Early in my career, a man I respected very much told me that trying to restrict the flow of money in business through laws and regulations is like using barriers to manage the flow of a river. It can be done, but if you don’t know what you’re doing, the river will burst those dams and levees into splinters.
That came to mind as I was working on an upcoming cover story, for our July issue, about corporate social justice initiatives. They’re starting to engender a backlash, from conservative legislators and others.
The movement broadly known as environmental, social and governance (ESG) has taken hold among many top U.S. and world corporations, including members of the food & beverage industry. It’s an umbrella term that covers sustainability, diversity in hiring and other aspects of social justice.
Generally speaking, corporations, especially those with high consumer exposure, don’t undertake such initiatives unless they have broad inherent appeal. But some of them are starting to attract negative attention – and an active backlash.
Perhaps the most prominent recent example of this was the case of Bradley Gayton, erstwhile general counsel for the Coca-Cola Co. Shortly after assuming that position in early 2021, Gayton, who is Black, sent what would become a notorious letter to several law firms demanding that they increase the proportion of Black attorneys on their staffs, by specific margins, if they wanted to keep Coca-Cola’s business.
Gayton was eased out of his job shortly afterward, and his replacement ended up explicitly disavowing his approach. Conservative groups did an end-zone dance that, in my opinion, was justified. Gayton arguably went too far, and it frankly doesn’t speak well of Coca-Cola that they let him get away with it in the first place, then threw him under the bus.

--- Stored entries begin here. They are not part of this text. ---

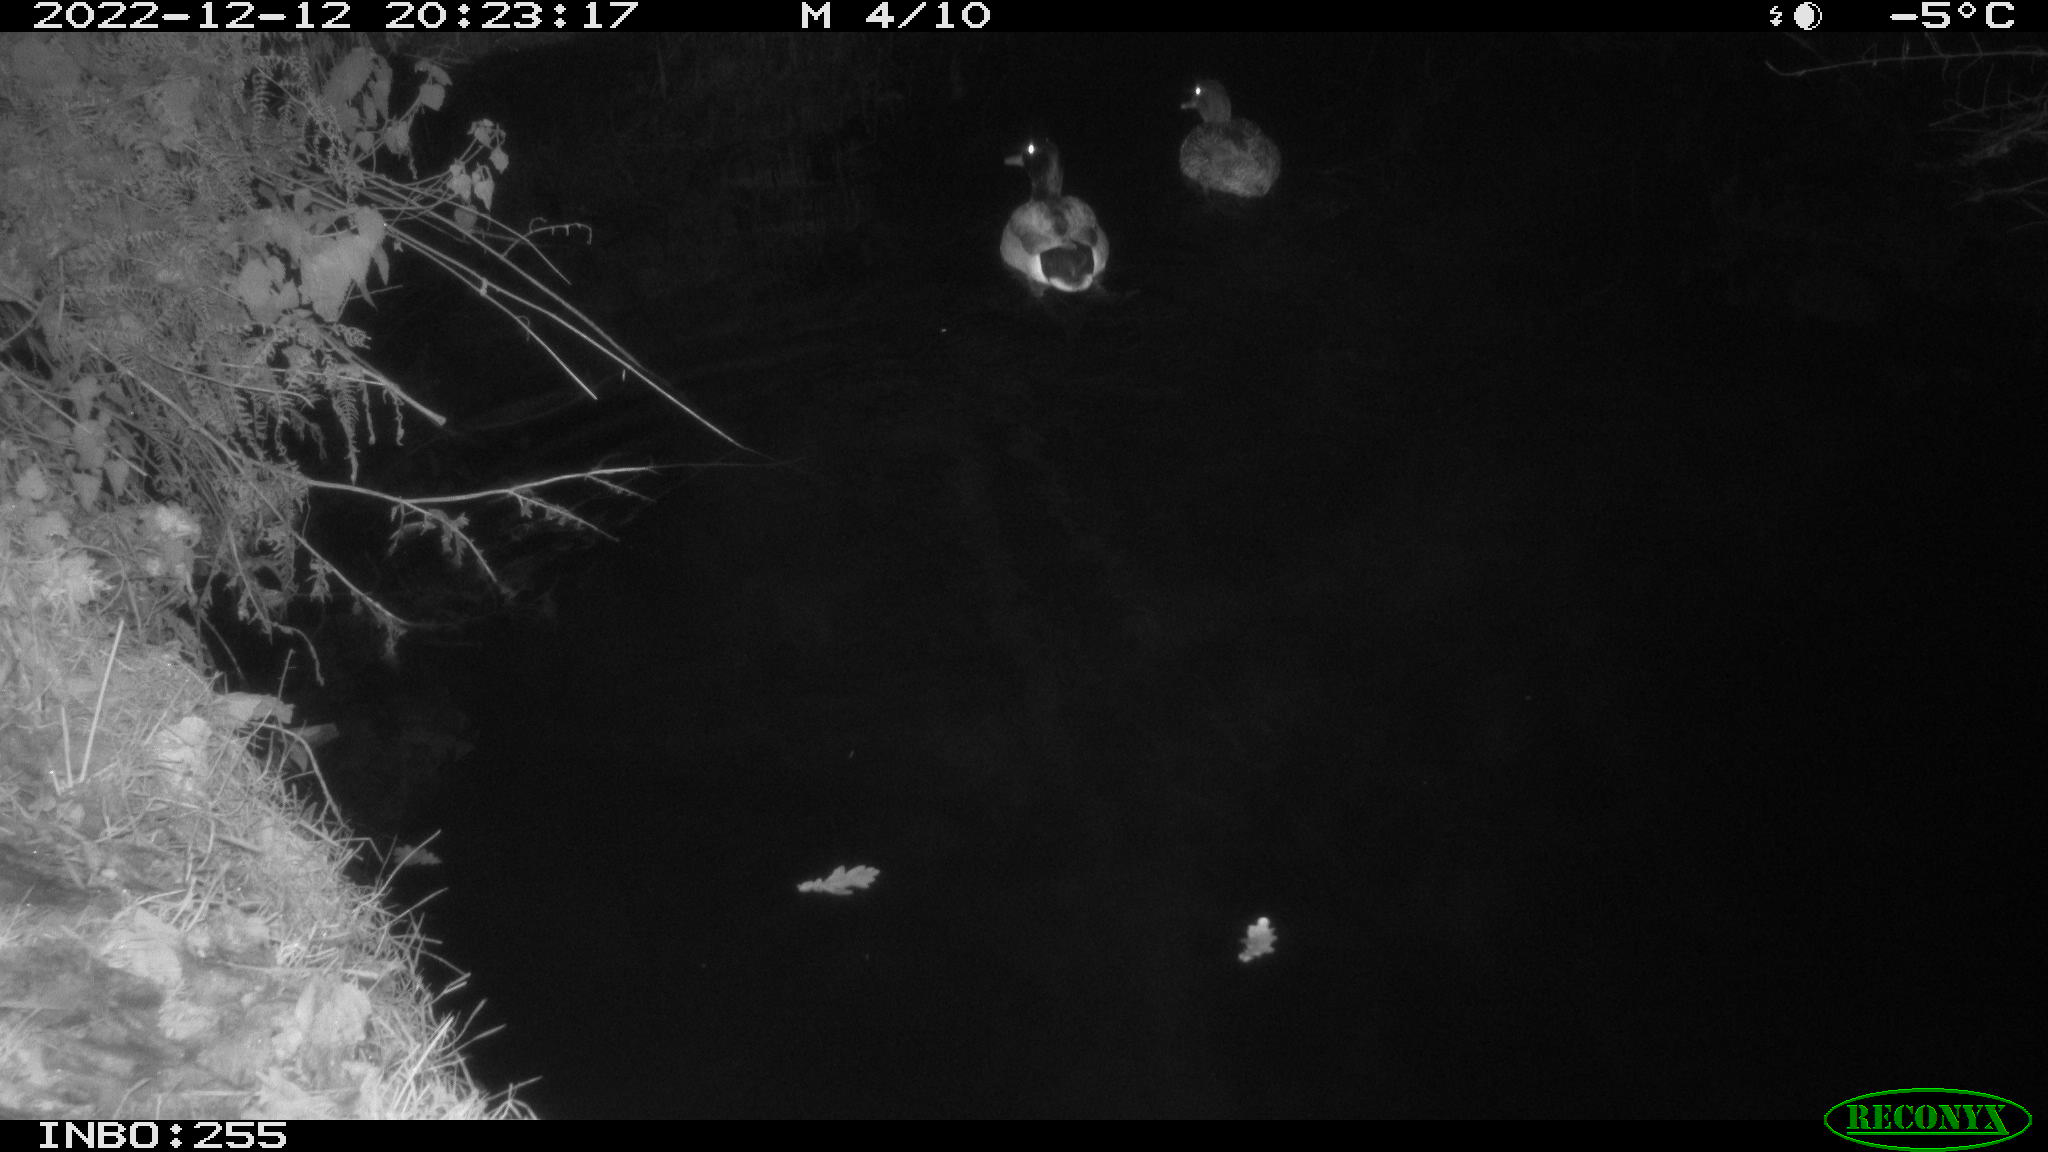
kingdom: Animalia
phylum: Chordata
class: Aves
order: Anseriformes
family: Anatidae
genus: Anas
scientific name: Anas
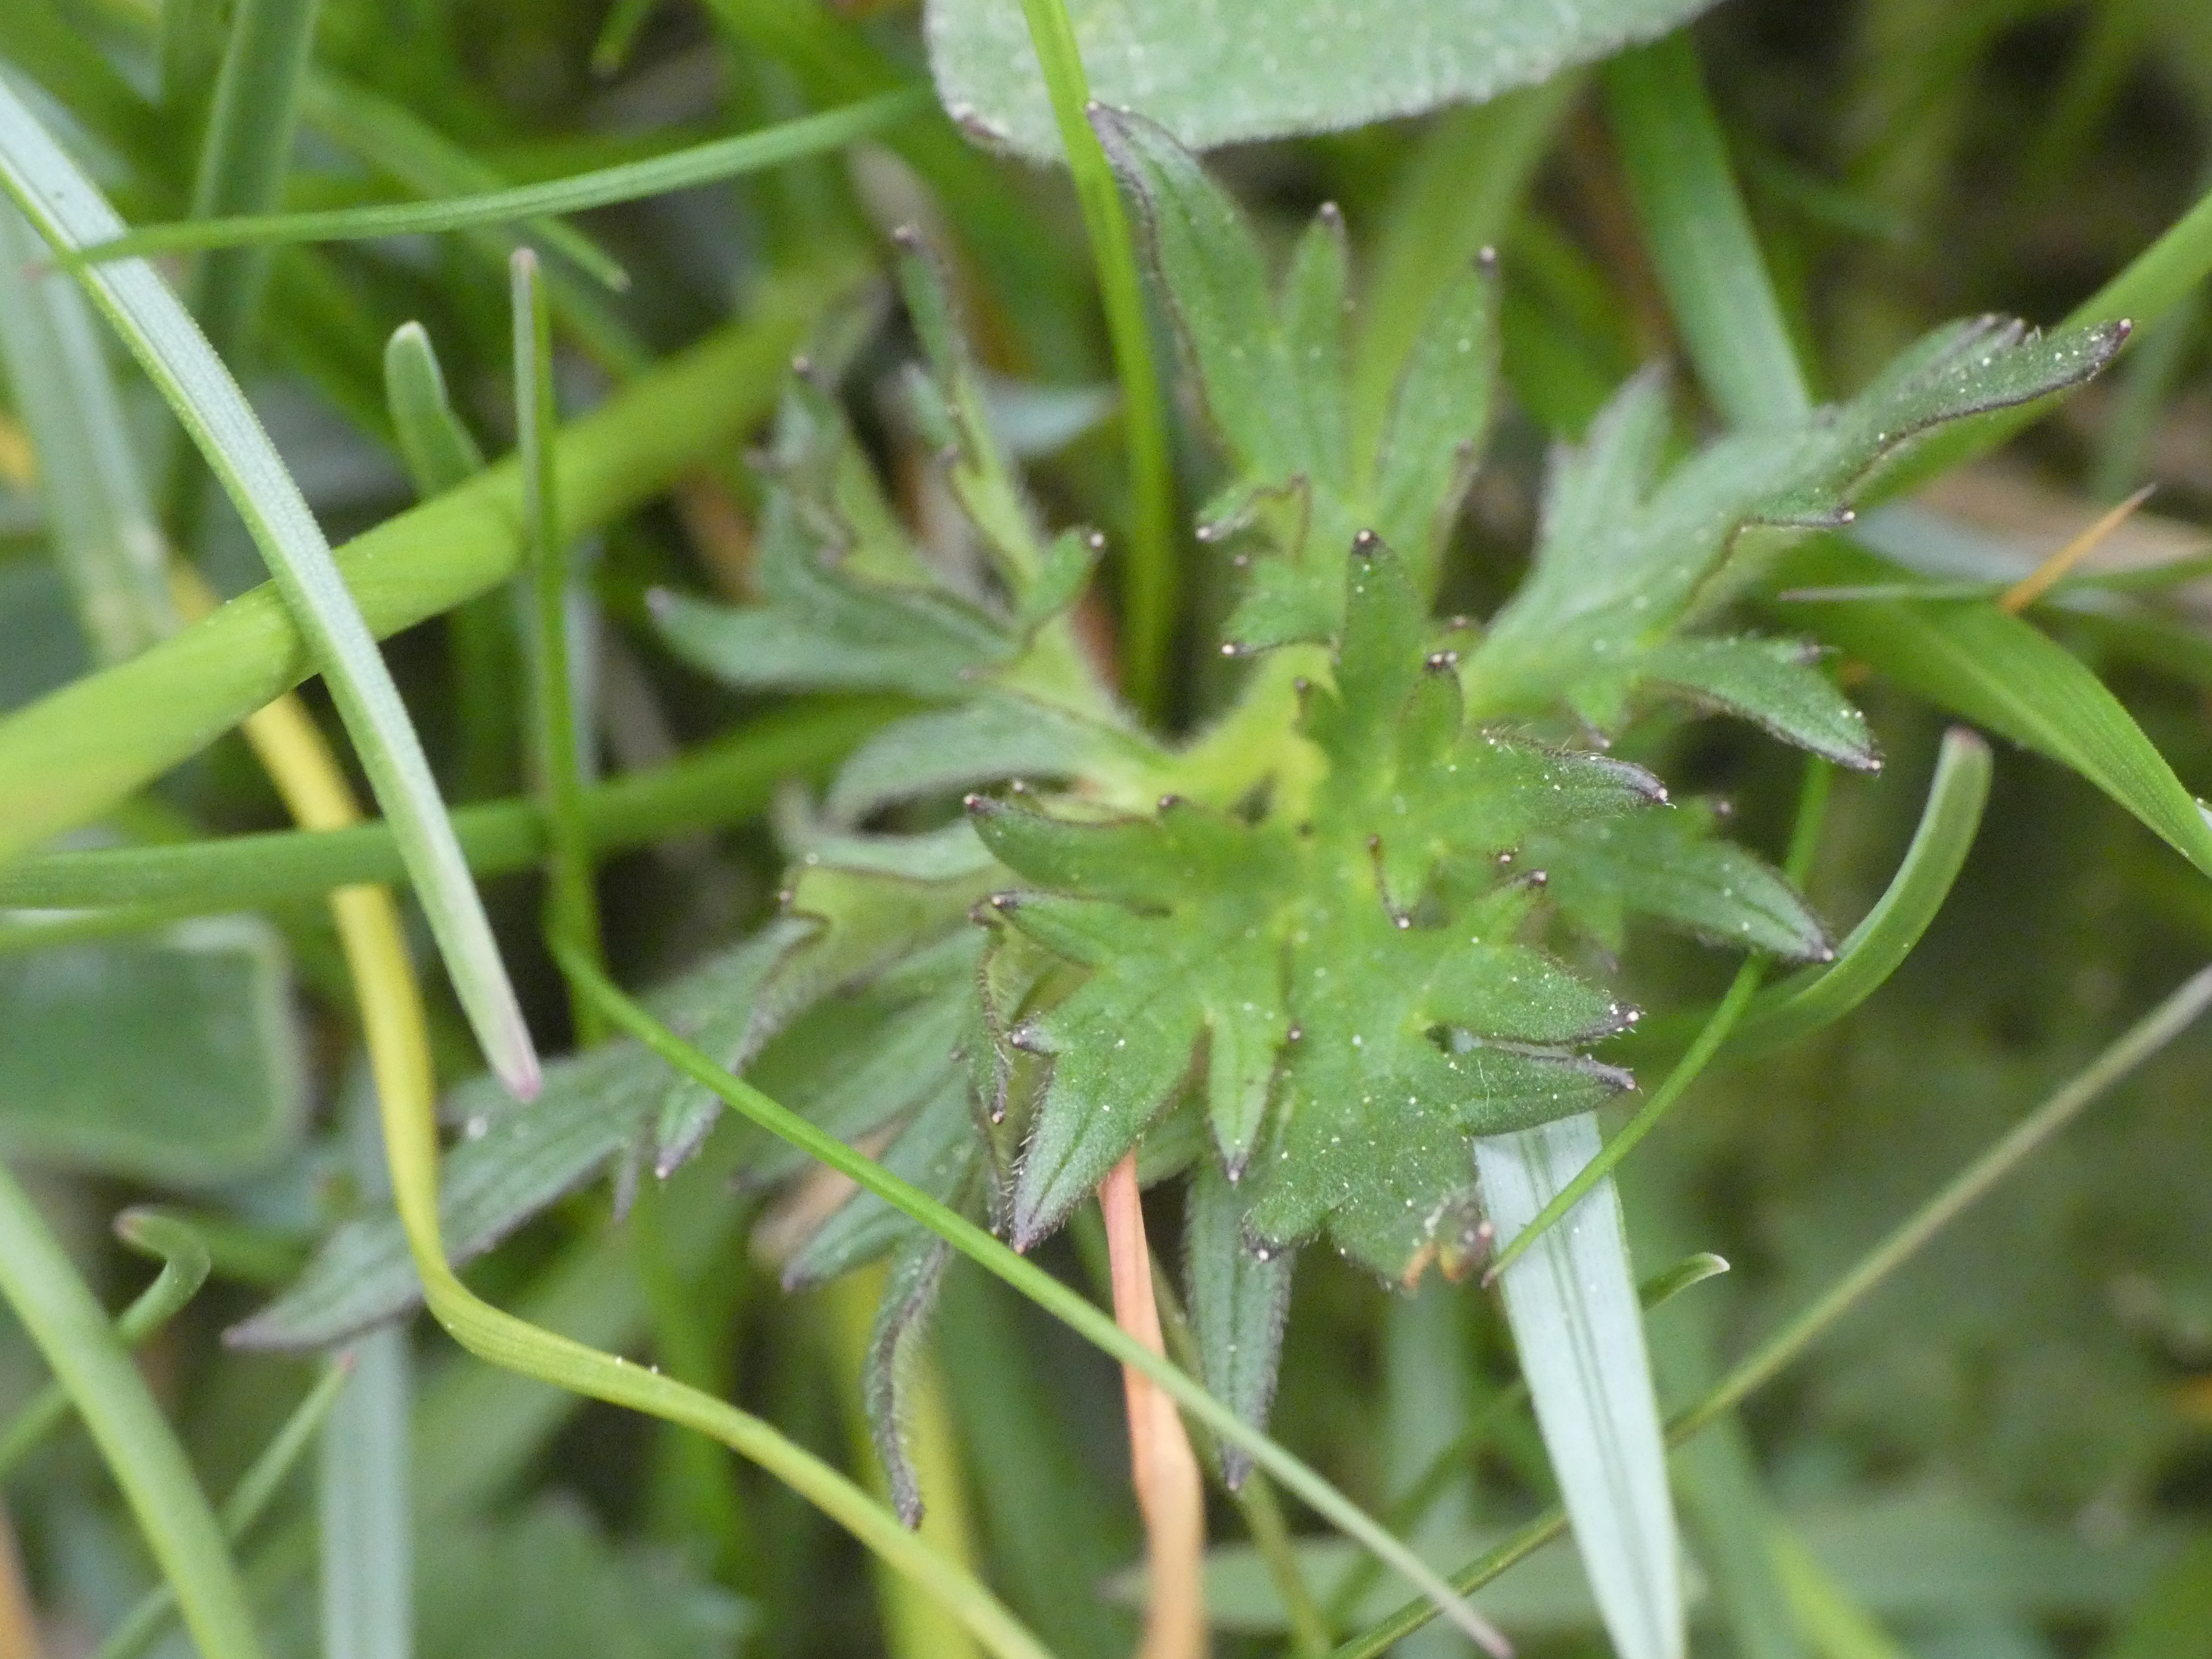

But now some opponents of ESG initiatives are trying to write their backlash into law.
Conservative groups have been pushing legislation at the state level that would dictate where investment houses must put, and keep, their money. A frequent subject of this legislation is investment in fossil fuels. Late last year, Texas passed a law to keep state funds away from investment firms that divest from fossil fuels; other states are considering similar legislation.
That approach is transferrable to the food industry, as we’re seeing in Nebraska. In late March, five state senators signed a letter urging the state agency that invests public funds to pull them from an investment house that they feel is anti-cattle. The letter refers to “so-called ‘Environmental, Social, Governance’ (ESG) policies which placed harsh restrictions on the cattle industry in the United States.”
I’m not sure that political advocates, no matter where they’re coming from, really want to go down this road.
For one thing, when you tell money managers to invest, or not, in this or that thing for political reasons, you’re basically telling them to put politics above their fiduciary duty. If a company wants to divest from, say, the beef processing sector, it does so because it feels the future of beef is sketchy enough to make investing in it an unacceptable risk.
I personally would be dubious about such an approach, but that isn’t the point. Investors, especially institutional ones, have to be free to make decisions based purely on maximizing returns; restricting them for political purposes might very well end up being a disservice to the investors – which means the state’s taxpayers.
More broadly, anyone getting indignant about this or that aspect of ESG should take a step back and consider what ESG as a general concept is all about. There’s a reason it’s been so widely adopted by major American corporations: It’s mostly an anodyne bundle of feel-good concepts. Everyone favors a cleaner environment, justice and equality in the workplace, and so on. Advocates who pit themselves against that, consistently and across the board, are not going to end up looking good in the long run.
The backlash against ESG initiatives will no doubt continue. But if it goes too far, watch out for a backlash to the backlash that could send the whole thing sideways – like a river bursting its levee.